Task prompt
Search the entries below for "Questions" and copy each matching line.
^^^^
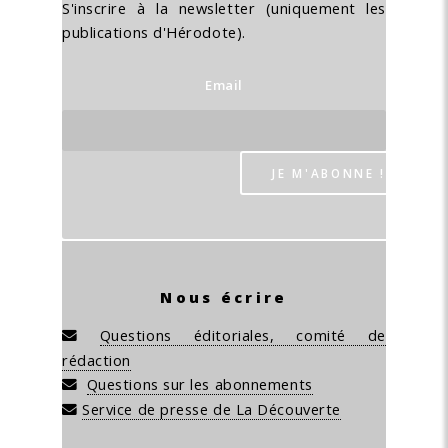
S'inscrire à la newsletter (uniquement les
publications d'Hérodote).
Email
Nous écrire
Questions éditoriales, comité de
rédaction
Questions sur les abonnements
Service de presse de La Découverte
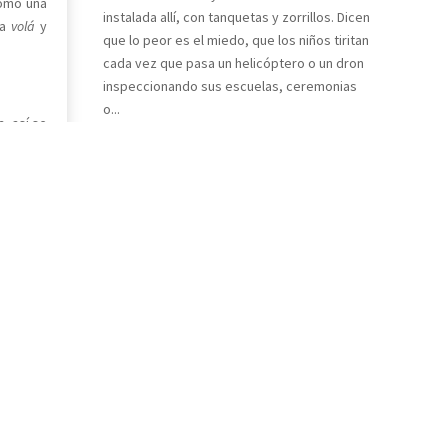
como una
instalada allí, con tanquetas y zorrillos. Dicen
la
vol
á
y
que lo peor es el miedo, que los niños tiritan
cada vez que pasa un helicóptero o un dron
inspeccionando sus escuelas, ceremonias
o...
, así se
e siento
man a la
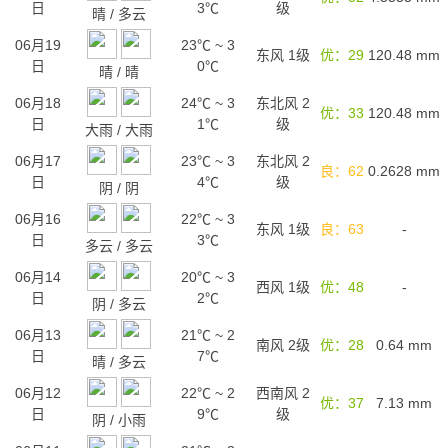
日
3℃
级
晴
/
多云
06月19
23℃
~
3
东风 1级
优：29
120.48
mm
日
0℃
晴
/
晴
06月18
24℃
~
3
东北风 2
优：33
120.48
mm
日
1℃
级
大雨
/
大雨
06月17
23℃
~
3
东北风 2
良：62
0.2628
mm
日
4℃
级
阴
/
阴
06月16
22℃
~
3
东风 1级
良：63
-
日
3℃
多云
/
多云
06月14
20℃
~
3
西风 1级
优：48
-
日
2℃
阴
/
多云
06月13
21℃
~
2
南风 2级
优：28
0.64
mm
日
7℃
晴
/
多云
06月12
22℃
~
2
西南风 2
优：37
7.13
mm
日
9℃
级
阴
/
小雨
^^^^
Task response
Questions éditoriales, comité de
Questions sur les abonnements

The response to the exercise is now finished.